◆ PROMPT
Filter out all lines without the word "HoleSize" from the data below, please, and copy the rest.

* * * * * * *

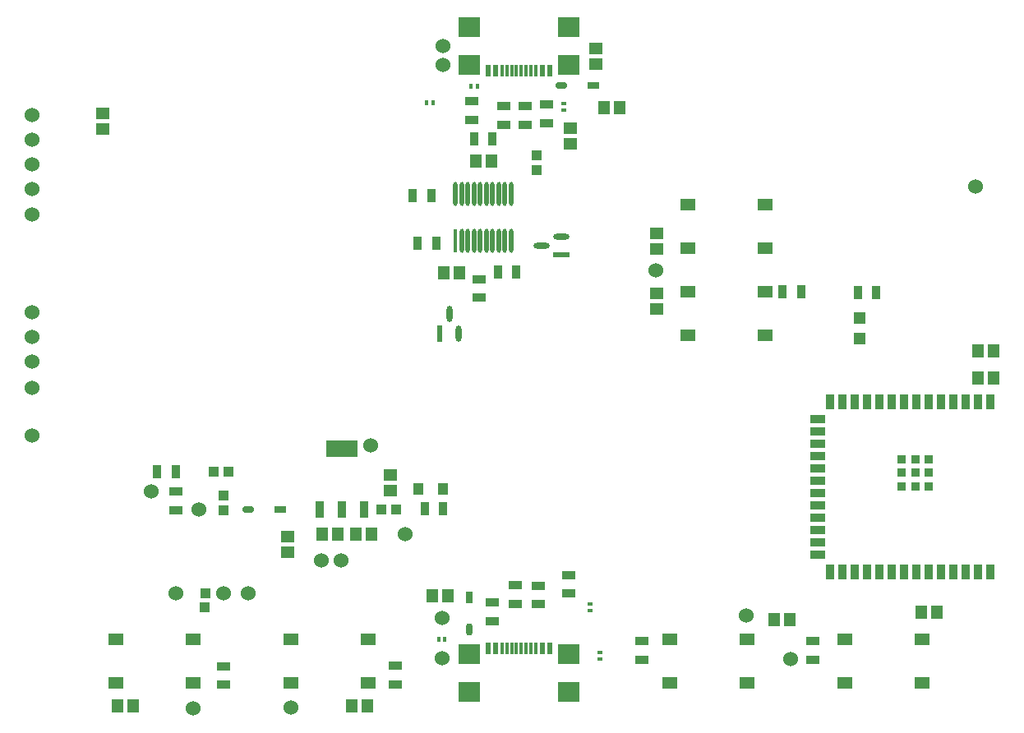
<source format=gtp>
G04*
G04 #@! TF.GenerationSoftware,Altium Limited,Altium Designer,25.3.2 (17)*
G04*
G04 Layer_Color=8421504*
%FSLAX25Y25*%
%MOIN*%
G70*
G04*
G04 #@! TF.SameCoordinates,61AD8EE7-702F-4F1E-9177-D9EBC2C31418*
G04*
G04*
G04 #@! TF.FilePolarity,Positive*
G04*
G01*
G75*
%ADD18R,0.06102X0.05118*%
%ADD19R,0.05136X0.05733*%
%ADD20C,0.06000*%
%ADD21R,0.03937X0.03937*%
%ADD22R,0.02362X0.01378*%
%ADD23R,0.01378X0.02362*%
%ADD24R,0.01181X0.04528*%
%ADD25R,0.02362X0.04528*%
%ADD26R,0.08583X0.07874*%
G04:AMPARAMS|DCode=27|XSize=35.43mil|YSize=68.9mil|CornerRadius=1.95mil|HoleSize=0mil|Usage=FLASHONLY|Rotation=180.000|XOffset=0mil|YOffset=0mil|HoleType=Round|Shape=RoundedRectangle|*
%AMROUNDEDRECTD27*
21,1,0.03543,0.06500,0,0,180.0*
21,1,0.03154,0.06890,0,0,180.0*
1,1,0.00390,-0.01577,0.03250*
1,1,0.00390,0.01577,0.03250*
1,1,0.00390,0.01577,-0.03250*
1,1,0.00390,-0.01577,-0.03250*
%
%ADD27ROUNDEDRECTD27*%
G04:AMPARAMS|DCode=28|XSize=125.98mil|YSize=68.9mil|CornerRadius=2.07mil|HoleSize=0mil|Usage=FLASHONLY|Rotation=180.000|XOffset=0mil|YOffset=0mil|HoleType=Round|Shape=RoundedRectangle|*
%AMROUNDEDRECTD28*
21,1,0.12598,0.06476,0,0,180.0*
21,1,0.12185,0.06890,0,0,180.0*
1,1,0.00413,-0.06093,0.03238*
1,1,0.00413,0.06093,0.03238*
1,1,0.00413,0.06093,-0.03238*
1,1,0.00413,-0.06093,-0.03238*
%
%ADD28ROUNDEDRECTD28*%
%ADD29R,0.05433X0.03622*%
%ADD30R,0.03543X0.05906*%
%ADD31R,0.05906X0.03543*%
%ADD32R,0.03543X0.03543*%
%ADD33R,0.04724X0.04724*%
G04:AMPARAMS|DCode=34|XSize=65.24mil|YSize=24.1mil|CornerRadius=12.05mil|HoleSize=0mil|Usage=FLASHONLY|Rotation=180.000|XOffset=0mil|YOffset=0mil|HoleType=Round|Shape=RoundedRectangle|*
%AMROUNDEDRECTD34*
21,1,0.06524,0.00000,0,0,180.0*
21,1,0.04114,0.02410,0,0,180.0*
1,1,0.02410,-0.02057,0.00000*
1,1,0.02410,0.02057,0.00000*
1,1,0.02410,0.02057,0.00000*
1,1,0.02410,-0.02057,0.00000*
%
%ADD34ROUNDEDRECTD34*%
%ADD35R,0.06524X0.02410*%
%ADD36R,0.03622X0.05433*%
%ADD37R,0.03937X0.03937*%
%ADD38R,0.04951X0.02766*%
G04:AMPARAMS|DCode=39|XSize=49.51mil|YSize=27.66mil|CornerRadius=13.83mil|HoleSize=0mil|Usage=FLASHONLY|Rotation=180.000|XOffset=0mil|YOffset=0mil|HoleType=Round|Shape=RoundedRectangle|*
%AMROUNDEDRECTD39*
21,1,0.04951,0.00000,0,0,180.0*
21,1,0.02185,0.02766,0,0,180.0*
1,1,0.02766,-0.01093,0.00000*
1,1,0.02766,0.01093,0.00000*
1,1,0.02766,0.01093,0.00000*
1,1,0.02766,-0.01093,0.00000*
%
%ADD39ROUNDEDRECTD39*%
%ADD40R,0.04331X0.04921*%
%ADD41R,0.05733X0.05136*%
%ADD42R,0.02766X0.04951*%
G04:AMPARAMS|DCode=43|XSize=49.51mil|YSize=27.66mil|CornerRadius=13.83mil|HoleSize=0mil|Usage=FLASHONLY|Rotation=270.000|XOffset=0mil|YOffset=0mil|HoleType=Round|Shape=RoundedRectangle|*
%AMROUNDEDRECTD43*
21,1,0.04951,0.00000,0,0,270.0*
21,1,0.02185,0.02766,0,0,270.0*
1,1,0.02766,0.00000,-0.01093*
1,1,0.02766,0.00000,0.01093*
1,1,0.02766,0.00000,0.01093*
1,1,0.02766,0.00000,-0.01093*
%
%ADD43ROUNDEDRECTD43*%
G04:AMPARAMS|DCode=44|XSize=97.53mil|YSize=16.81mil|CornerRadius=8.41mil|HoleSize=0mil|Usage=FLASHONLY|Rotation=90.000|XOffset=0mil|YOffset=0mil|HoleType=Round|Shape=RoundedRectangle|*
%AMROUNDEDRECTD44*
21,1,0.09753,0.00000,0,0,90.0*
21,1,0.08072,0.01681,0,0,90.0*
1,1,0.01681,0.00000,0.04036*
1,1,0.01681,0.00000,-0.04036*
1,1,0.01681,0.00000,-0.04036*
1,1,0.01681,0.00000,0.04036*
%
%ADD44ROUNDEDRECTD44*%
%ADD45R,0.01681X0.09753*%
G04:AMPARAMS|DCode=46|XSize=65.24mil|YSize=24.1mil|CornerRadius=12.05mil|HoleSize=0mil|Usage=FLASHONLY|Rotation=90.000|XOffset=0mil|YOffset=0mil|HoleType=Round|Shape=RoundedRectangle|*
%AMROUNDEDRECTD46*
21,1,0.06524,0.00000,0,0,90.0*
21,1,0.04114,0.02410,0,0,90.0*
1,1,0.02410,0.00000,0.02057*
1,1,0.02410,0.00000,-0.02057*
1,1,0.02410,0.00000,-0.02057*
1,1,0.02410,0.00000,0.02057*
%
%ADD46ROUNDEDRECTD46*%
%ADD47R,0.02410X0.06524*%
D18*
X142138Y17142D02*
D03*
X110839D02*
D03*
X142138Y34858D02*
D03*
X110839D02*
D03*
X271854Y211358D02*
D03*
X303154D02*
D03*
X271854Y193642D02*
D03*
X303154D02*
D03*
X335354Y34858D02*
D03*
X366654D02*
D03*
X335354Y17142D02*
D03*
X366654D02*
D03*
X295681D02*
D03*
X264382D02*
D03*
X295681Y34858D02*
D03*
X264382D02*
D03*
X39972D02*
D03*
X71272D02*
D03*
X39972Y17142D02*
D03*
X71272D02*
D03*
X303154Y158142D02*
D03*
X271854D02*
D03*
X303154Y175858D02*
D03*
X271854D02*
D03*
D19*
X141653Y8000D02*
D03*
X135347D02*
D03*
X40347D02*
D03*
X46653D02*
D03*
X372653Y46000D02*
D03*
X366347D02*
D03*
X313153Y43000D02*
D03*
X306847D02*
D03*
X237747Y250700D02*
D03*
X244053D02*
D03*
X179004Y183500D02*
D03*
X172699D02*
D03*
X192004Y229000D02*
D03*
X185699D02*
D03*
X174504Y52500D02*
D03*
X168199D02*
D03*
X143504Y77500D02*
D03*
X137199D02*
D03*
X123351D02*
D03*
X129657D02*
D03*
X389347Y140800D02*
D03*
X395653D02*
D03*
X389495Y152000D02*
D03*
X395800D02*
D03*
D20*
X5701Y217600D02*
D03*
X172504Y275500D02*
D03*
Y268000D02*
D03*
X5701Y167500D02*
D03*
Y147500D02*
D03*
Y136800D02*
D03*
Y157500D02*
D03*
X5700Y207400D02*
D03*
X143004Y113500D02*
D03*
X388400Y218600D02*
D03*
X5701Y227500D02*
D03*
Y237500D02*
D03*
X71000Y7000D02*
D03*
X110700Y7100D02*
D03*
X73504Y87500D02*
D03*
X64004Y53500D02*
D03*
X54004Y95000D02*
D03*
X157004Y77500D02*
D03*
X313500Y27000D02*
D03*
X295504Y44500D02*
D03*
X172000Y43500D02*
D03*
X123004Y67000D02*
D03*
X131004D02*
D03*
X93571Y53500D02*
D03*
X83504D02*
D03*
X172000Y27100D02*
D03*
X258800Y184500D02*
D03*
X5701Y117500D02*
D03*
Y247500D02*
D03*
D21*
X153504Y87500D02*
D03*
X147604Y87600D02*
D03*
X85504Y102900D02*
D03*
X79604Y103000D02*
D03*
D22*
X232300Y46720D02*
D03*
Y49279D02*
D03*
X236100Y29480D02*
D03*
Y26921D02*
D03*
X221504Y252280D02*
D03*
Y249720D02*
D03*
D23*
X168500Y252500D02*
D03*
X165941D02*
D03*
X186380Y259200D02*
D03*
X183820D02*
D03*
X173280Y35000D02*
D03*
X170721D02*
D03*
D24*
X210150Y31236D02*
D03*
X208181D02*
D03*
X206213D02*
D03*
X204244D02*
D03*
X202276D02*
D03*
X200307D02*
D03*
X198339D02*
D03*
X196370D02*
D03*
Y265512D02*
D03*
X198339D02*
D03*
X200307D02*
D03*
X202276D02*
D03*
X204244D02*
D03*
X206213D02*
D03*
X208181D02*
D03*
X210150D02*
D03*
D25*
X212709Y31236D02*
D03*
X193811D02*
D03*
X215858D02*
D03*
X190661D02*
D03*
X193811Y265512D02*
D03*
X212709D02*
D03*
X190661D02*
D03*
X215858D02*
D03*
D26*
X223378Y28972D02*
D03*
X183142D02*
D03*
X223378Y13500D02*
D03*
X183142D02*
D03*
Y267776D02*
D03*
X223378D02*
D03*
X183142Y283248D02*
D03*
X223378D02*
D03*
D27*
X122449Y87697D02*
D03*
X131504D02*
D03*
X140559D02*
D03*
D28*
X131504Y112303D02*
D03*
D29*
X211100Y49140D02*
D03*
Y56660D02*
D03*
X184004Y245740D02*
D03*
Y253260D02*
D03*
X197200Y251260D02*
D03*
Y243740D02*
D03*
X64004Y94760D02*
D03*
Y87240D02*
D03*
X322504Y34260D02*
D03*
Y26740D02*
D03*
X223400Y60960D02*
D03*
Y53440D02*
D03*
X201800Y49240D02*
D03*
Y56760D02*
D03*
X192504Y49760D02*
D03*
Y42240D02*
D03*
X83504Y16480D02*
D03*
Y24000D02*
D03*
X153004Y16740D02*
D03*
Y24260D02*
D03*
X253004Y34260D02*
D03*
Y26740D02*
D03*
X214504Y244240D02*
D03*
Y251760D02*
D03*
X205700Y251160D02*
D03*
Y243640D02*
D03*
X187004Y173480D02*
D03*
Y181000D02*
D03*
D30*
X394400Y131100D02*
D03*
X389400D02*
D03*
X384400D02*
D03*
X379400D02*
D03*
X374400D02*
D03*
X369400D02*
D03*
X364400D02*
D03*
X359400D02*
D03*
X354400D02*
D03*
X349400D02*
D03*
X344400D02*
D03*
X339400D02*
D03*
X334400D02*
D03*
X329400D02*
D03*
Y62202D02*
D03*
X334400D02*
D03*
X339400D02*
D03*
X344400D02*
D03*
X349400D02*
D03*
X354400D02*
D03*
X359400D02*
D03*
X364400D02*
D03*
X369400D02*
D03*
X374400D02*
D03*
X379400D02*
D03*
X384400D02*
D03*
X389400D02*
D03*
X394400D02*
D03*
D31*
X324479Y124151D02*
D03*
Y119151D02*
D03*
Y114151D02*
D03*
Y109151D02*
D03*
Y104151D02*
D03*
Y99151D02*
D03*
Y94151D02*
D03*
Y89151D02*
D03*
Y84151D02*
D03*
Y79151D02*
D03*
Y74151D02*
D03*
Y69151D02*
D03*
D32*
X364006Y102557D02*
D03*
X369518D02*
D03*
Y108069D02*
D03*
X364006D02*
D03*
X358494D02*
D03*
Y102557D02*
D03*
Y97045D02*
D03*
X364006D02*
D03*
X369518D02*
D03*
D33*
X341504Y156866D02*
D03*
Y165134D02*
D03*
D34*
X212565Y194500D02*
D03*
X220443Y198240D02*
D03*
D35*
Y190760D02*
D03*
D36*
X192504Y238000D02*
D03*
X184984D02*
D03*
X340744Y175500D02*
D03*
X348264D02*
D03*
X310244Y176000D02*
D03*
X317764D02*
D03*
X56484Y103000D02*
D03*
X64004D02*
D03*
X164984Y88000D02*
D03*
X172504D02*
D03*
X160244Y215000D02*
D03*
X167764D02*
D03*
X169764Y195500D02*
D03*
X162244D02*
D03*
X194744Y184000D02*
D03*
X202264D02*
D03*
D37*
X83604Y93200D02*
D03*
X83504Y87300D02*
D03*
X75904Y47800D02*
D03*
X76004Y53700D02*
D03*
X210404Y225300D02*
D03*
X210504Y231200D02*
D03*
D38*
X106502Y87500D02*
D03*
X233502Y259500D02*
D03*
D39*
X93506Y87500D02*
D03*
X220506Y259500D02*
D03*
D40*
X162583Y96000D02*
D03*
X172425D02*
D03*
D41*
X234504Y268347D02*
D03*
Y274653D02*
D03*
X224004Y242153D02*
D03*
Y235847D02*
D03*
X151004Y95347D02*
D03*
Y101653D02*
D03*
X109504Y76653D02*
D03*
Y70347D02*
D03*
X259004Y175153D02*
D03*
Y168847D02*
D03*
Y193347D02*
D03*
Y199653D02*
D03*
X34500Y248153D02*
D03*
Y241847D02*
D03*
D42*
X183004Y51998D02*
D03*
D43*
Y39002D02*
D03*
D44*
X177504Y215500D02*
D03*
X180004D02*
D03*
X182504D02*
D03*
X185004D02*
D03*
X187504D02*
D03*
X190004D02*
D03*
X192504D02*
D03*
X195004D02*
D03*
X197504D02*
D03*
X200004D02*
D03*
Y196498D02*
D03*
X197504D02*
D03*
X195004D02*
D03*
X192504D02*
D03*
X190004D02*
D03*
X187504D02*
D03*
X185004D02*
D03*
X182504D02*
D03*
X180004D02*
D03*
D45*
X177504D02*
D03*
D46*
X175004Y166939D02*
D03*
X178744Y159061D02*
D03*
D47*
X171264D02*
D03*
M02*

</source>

* * * * * * *

◆ SOLUTION TO THIS EXERCISE
G04:AMPARAMS|DCode=27|XSize=35.43mil|YSize=68.9mil|CornerRadius=1.95mil|HoleSize=0mil|Usage=FLASHONLY|Rotation=180.000|XOffset=0mil|YOffset=0mil|HoleType=Round|Shape=RoundedRectangle|*
G04:AMPARAMS|DCode=28|XSize=125.98mil|YSize=68.9mil|CornerRadius=2.07mil|HoleSize=0mil|Usage=FLASHONLY|Rotation=180.000|XOffset=0mil|YOffset=0mil|HoleType=Round|Shape=RoundedRectangle|*
G04:AMPARAMS|DCode=34|XSize=65.24mil|YSize=24.1mil|CornerRadius=12.05mil|HoleSize=0mil|Usage=FLASHONLY|Rotation=180.000|XOffset=0mil|YOffset=0mil|HoleType=Round|Shape=RoundedRectangle|*
G04:AMPARAMS|DCode=39|XSize=49.51mil|YSize=27.66mil|CornerRadius=13.83mil|HoleSize=0mil|Usage=FLASHONLY|Rotation=180.000|XOffset=0mil|YOffset=0mil|HoleType=Round|Shape=RoundedRectangle|*
G04:AMPARAMS|DCode=43|XSize=49.51mil|YSize=27.66mil|CornerRadius=13.83mil|HoleSize=0mil|Usage=FLASHONLY|Rotation=270.000|XOffset=0mil|YOffset=0mil|HoleType=Round|Shape=RoundedRectangle|*
G04:AMPARAMS|DCode=44|XSize=97.53mil|YSize=16.81mil|CornerRadius=8.41mil|HoleSize=0mil|Usage=FLASHONLY|Rotation=90.000|XOffset=0mil|YOffset=0mil|HoleType=Round|Shape=RoundedRectangle|*
G04:AMPARAMS|DCode=46|XSize=65.24mil|YSize=24.1mil|CornerRadius=12.05mil|HoleSize=0mil|Usage=FLASHONLY|Rotation=90.000|XOffset=0mil|YOffset=0mil|HoleType=Round|Shape=RoundedRectangle|*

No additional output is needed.